Bis Montagabend hat das Meteorologische Institut auf Island rund um Bárdarbunga 2600 Erdbeben gemessen - alle in einer Tiefe von fünf bis zehn Kilometer. Erdbeben sind das erste Frühwarnsignal für einen möglicherweise bevorstehenden Vulkanausbruch. Das stärkste erreichte den Wert 4,5 auf der Richterskala. Die Warnstufe für den Vulkan wurde auf die zweithöchste Stufe "Orange" hinaufgesetzt. Derzeit gebe es zwar keine Anzeichen einer Eruption, doch könne diese aufgrund der Aktivität nicht ausgeschlossen werden, sagten die Meteorologen. Es gebe Anzeichen von Magma-Bewegungen.

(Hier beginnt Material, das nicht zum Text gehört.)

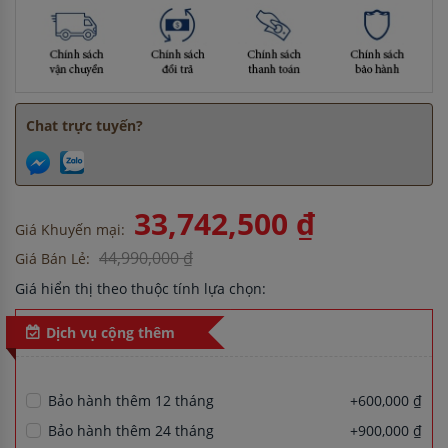
Chat trực tuyến?
33,742,500 ₫
Giá Khuyến mại:
44,990,000 ₫
Giá Bán Lẻ:
Giá hiển thị theo thuộc tính lựa chọn:
Dịch vụ cộng thêm
Bảo hành thêm 12 tháng
+600,000 ₫
Bảo hành thêm 24 tháng
+900,000 ₫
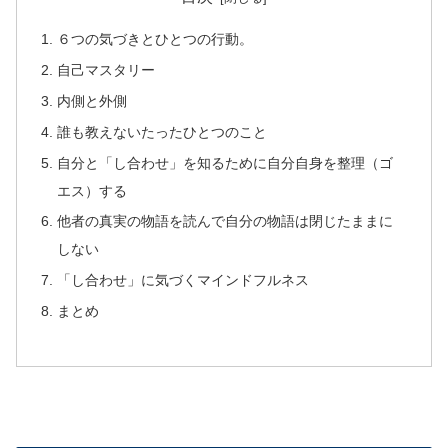
６つの気づきとひとつの行動。
自己マスタリー
内側と外側
誰も教えないたったひとつのこと
自分と「し合わせ」を知るために自分自身を整理（ゴ
エス）する
他者の真実の物語を読んで自分の物語は閉じたままに
しない
「し合わせ」に気づくマインドフルネス
まとめ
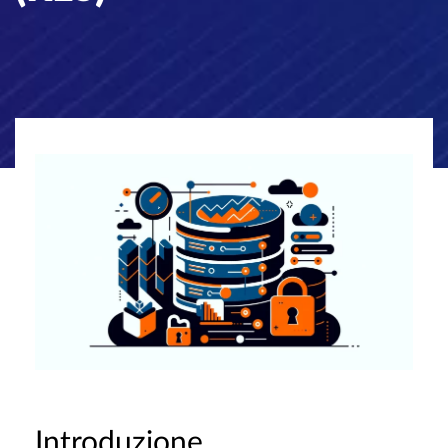
Introduzione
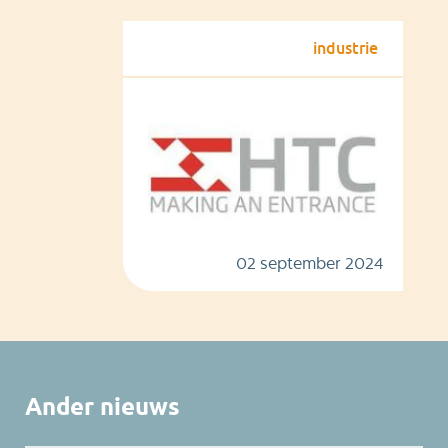
industrie
02 september 2024
Ander nieuws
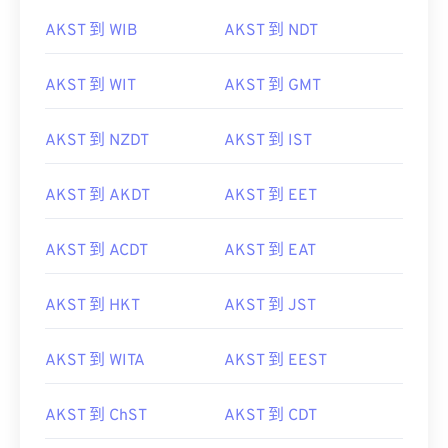
AKST 到 WIB
AKST 到 NDT
AKST 到 WIT
AKST 到 GMT
AKST 到 NZDT
AKST 到 IST
AKST 到 AKDT
AKST 到 EET
AKST 到 ACDT
AKST 到 EAT
AKST 到 HKT
AKST 到 JST
AKST 到 WITA
AKST 到 EEST
AKST 到 ChST
AKST 到 CDT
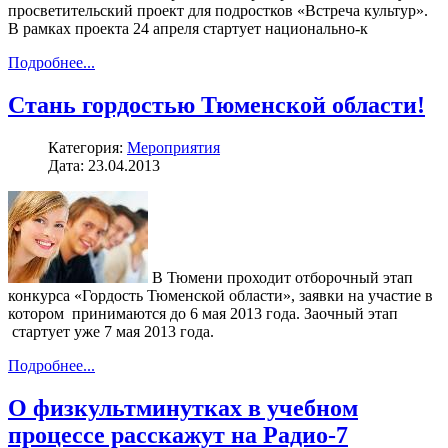
просветительский проект для подростков «Встреча культур».
В рамках проекта 24 апреля стартует национально-к
Подробнее...
Стань гордостью Тюменской области!
Категория:
Мероприятия
Дата: 23.04.2013
В Тюмени проходит отборочный этап
конкурса «Гордость Тюменской области», заявки на участие в
котором принимаются до 6 мая 2013 года. Заочный этап
стартует уже 7 мая 2013 года.
Подробнее...
О физкультминутках в учебном
процессе расскажут на Радио-7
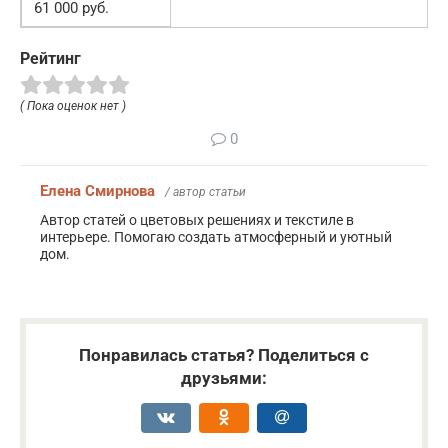
61 000 руб.
Рейтинг
( Пока оценок нет )
0
Елена Смирнова
/ автор статьи
Автор статей о цветовых решениях и текстиле в
интерьере. Помогаю создать атмосферный и уютный
дом.
Понравилась статья? Поделиться с
друзьями:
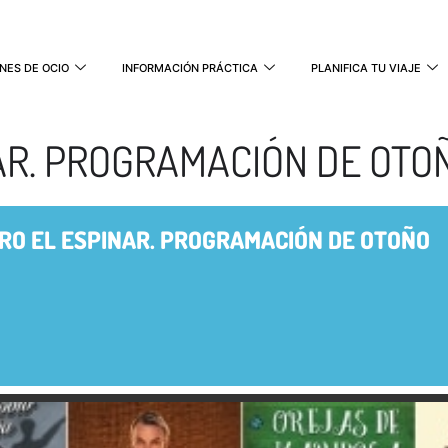
NES DE OCIO
INFORMACIÓN PRÁCTICA
PLANIFICA TU VIAJE
AR. PROGRAMACIÓN DE OTO
RO EL ESPINAR. PROGRAMACIÓN DE OTOÑO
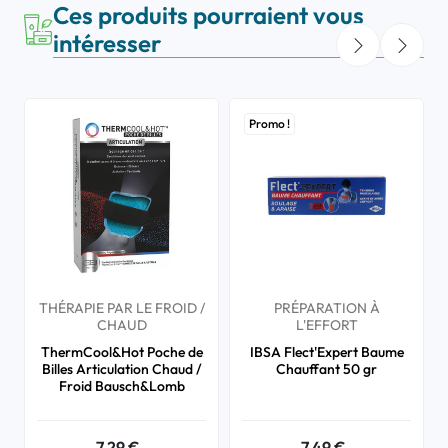
Ces produits pourraient vous
intéresser
Promo !
THÉRAPIE PAR LE FROID /
PRÉPARATION À
CHAUD
L'EFFORT
ThermCool&Hot Poche de
IBSA Flect'Expert Baume
Billes Articulation Chaud /
Chauffant 50 gr
Froid Bausch&Lomb
7,29 €
7,49 €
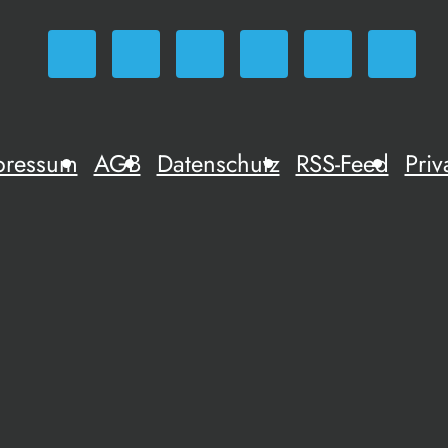
pressum
AGB
Datenschutz
RSS-Feed
Priv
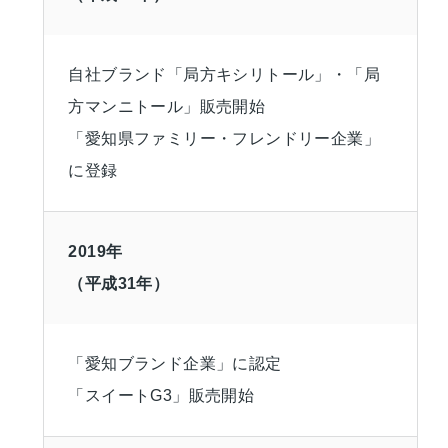
自社ブランド「局方キシリトール」・「局
方マンニトール」販売開始
「愛知県ファミリー・フレンドリー企業」
に登録
2019年
（平成31年）
「愛知ブランド企業」に認定
「スイートG3」販売開始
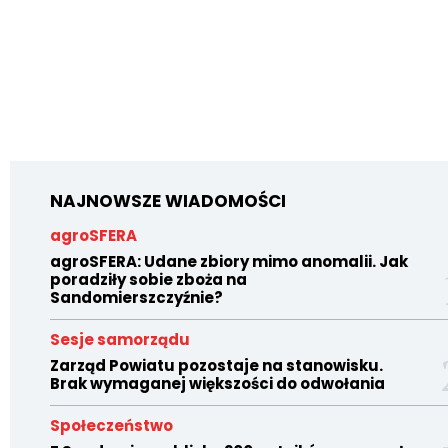
NAJNOWSZE WIADOMOŚCI
agroSFERA
agroSFERA: Udane zbiory mimo anomalii. Jak
poradziły sobie zboża na
Sandomierszczyźnie?
Sesje samorządu
Zarząd Powiatu pozostaje na stanowisku.
Brak wymaganej większości do odwołania
Społeczeństwo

"Wir befürchten in erster Linie, dass ein Vulkanausbruch zu einer gewaltigen Schneeschmelze führt, was wiederum Überschwemmungen zur Folge hätte", sagte der Meteorologe Sigþrúdur Ármannsdóttir der isländischen Zeitung "Morgunbladid". Experten warnen davor, dass bei einer Eruption Asche in die Atmosphäre geschleudert würde, die den Flugverkehr behindern könnte.

Vor vier Jahren hatte der Ausbruch des isländischen Gletschervulkans Eyjafjallajökull den Flugverkehr in weiten Teilen Europas für mehrere Tage lang lahmgelegt. Mehr als 100 000 Flüge fielen aus, rund zehn MillionenFlugpassagiere waren betroffen. Auch der Tourismus auf Island kam fast komplett zum Erliegen.

Auf Island sind gut 30 Vulkane aktiv. Die Insel mit ihren rund 317.000 Bewohnern erlebt im Durchschnitt alle fünf Jahre einen Vulkanausbruch.